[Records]
-*-
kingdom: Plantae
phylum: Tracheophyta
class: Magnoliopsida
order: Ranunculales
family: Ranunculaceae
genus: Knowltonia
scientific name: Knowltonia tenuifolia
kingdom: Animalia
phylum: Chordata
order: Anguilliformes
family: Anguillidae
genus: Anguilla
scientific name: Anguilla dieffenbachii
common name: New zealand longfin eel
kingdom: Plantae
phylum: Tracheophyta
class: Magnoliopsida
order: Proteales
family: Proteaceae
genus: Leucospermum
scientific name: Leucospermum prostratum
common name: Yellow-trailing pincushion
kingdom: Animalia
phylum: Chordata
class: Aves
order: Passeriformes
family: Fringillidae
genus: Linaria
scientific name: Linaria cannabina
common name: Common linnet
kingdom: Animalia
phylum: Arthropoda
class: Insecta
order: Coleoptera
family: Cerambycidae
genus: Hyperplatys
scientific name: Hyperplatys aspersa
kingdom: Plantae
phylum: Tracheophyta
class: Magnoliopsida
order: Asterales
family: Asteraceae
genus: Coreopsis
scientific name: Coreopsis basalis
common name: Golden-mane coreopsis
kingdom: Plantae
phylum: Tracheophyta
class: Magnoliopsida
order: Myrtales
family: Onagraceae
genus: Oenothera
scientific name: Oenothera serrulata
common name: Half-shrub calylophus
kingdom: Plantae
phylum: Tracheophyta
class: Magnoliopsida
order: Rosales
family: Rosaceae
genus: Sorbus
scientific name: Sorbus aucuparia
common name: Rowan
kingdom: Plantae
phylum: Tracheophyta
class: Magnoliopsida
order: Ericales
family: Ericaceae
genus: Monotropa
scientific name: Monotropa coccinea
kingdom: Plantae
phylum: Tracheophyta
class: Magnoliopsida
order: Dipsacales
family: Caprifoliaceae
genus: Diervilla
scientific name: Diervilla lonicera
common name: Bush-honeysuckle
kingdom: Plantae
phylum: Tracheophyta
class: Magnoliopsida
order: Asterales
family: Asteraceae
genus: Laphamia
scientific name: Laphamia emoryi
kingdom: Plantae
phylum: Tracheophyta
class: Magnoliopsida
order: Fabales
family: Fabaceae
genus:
-*-
Given instruction
Copy out every one of the lines above word for word, in the same order.

Task output
kingdom: Plantae
phylum: Tracheophyta
class: Magnoliopsida
order: Ranunculales
family: Ranunculaceae
genus: Knowltonia
scientific name: Knowltonia tenuifolia
kingdom: Animalia
phylum: Chordata
order: Anguilliformes
family: Anguillidae
genus: Anguilla
scientific name: Anguilla dieffenbachii
common name: New zealand longfin eel
kingdom: Plantae
phylum: Tracheophyta
class: Magnoliopsida
order: Proteales
family: Proteaceae
genus: Leucospermum
scientific name: Leucospermum prostratum
common name: Yellow-trailing pincushion
kingdom: Animalia
phylum: Chordata
class: Aves
order: Passeriformes
family: Fringillidae
genus: Linaria
scientific name: Linaria cannabina
common name: Common linnet
kingdom: Animalia
phylum: Arthropoda
class: Insecta
order: Coleoptera
family: Cerambycidae
genus: Hyperplatys
scientific name: Hyperplatys aspersa
kingdom: Plantae
phylum: Tracheophyta
class: Magnoliopsida
order: Asterales
family: Asteraceae
genus: Coreopsis
scientific name: Coreopsis basalis
common name: Golden-mane coreopsis
kingdom: Plantae
phylum: Tracheophyta
class: Magnoliopsida
order: Myrtales
family: Onagraceae
genus: Oenothera
scientific name: Oenothera serrulata
common name: Half-shrub calylophus
kingdom: Plantae
phylum: Tracheophyta
class: Magnoliopsida
order: Rosales
family: Rosaceae
genus: Sorbus
scientific name: Sorbus aucuparia
common name: Rowan
kingdom: Plantae
phylum: Tracheophyta
class: Magnoliopsida
order: Ericales
family: Ericaceae
genus: Monotropa
scientific name: Monotropa coccinea
kingdom: Plantae
phylum: Tracheophyta
class: Magnoliopsida
order: Dipsacales
family: Caprifoliaceae
genus: Diervilla
scientific name: Diervilla lonicera
common name: Bush-honeysuckle
kingdom: Plantae
phylum: Tracheophyta
class: Magnoliopsida
order: Asterales
family: Asteraceae
genus: Laphamia
scientific name: Laphamia emoryi
kingdom: Plantae
phylum: Tracheophyta
class: Magnoliopsida
order: Fabales
family: Fabaceae
genus:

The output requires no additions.